Annotation quality: The positive-sample acceptance rate of 90.1% falls below the 97.7% for negative samples, indicating that the precision of positive-sample annotations requires further improvement.
Only 7 major lesion types are covered; CXR encompasses a broader range of fine-grained abnormalities.
Accuracy on lesion reasoning tasks (opacity → specific subtype) is relatively low at 75.1%.
The pipeline depends on three pretrained models (RadEdit, CXAS, YOLO); failure of any single model may degrade overall quality.
Validation is conducted solely on MIMIC-CXR; CXR style variation across institutions may limit generalizability.

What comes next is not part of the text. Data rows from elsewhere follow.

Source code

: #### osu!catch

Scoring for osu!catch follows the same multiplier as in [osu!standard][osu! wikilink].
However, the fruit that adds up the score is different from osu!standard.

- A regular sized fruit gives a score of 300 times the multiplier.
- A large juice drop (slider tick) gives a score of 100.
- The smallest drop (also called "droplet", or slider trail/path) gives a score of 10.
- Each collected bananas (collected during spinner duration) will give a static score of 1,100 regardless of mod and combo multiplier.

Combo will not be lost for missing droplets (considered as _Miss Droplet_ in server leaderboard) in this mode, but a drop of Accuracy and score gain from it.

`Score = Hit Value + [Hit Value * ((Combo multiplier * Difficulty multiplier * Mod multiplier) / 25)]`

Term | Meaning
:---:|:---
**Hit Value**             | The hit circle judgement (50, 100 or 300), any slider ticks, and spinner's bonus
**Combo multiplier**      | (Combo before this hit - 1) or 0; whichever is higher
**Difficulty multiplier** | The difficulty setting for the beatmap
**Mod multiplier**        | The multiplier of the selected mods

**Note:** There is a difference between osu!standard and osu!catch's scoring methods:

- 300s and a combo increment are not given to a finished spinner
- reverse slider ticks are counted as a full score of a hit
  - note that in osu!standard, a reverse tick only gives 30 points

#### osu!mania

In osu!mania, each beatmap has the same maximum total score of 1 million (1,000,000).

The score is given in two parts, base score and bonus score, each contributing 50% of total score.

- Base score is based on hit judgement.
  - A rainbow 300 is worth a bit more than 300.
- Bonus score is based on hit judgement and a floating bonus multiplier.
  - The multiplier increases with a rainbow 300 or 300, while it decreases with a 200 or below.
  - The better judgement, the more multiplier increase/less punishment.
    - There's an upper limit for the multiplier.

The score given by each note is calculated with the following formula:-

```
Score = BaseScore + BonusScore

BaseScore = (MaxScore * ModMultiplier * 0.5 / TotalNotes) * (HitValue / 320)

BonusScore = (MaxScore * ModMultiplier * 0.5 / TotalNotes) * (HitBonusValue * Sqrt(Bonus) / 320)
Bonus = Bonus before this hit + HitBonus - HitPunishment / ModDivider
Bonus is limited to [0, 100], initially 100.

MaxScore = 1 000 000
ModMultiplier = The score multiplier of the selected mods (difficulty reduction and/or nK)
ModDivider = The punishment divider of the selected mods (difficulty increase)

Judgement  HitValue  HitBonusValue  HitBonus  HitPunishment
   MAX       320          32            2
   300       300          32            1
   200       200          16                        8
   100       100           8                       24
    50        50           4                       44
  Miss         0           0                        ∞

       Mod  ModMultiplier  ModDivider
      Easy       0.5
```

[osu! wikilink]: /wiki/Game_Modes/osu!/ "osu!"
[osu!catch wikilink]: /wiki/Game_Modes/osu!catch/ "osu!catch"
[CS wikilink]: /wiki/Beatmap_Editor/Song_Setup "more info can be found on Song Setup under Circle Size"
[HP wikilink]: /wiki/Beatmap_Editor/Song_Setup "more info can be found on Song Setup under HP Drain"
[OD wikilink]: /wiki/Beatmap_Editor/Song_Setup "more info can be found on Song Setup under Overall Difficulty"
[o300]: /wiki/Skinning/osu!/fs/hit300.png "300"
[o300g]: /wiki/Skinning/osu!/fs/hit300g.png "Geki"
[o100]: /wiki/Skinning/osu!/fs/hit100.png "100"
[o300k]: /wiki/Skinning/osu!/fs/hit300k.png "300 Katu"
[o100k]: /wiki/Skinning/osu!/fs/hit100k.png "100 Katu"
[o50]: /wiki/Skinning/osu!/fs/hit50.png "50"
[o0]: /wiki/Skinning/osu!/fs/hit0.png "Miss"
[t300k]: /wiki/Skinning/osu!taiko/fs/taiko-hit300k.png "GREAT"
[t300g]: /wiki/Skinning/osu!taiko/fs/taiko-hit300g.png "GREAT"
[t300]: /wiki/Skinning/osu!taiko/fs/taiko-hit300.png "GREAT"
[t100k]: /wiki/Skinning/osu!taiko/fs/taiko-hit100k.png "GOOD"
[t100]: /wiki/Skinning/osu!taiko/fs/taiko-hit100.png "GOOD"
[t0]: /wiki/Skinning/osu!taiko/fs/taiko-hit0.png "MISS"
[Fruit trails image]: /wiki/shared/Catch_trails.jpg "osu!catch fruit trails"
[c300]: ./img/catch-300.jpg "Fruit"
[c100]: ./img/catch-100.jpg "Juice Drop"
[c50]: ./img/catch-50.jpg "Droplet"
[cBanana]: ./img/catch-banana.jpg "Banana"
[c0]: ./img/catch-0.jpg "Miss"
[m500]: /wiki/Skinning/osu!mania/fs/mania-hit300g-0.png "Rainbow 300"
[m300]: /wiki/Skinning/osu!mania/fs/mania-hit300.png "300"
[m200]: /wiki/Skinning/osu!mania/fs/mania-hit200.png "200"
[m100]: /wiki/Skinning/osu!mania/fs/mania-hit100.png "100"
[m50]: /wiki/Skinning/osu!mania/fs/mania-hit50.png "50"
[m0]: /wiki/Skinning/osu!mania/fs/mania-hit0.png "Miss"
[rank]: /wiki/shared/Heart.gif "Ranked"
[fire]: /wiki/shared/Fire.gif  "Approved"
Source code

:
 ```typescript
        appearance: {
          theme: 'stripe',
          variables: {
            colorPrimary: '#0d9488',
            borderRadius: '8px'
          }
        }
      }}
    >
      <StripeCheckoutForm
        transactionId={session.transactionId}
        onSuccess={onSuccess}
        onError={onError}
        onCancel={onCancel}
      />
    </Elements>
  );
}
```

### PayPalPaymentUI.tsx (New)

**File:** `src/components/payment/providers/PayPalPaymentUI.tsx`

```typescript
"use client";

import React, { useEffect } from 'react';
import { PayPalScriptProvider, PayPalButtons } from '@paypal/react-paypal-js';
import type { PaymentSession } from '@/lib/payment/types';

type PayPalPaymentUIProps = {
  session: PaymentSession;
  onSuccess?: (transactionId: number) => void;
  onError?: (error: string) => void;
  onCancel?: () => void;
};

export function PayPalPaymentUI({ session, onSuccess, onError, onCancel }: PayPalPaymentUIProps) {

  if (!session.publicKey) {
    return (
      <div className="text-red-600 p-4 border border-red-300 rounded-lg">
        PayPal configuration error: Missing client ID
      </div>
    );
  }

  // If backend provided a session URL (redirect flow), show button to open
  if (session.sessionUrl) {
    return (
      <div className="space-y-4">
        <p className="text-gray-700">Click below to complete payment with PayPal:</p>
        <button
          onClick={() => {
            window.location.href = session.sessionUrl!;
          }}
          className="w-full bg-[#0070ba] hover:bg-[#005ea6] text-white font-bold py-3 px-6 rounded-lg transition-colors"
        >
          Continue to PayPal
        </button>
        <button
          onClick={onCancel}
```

vs. BiomedParse: Although a medical-domain model, it only supports class-label prompts and cannot handle instruction-level inputs or null-target detection.
vs. RecLMIS: Requires users to provide expert-level descriptions (e.g., "bilateral pulmonary infection…"), imposing a high barrier to use.
vs. LISA: ROSALIA is built on the LISA architecture, but fine-tuning on MIMIC-ILS boosts performance from 8.3% to 71.2%, demonstrating the critical importance of task-specific data.

Rating¶

Novelty: ⭐⭐⭐⭐ Both the fully automatic dataset construction pipeline and the ILS task formulation are innovative.
Experimental Thoroughness: ⭐⭐⭐⭐ Multiple baselines, per-lesion evaluation, and expert quality validation are provided, though cross-dataset generalization experiments are absent.
Writing Quality: ⭐⭐⭐⭐ The problem definition is clear, the pipeline is described in detail, and figures and tables are comprehensive.
Value: ⭐⭐⭐⭐⭐ The dataset scale and the public release of code and data offer high practical value to the community.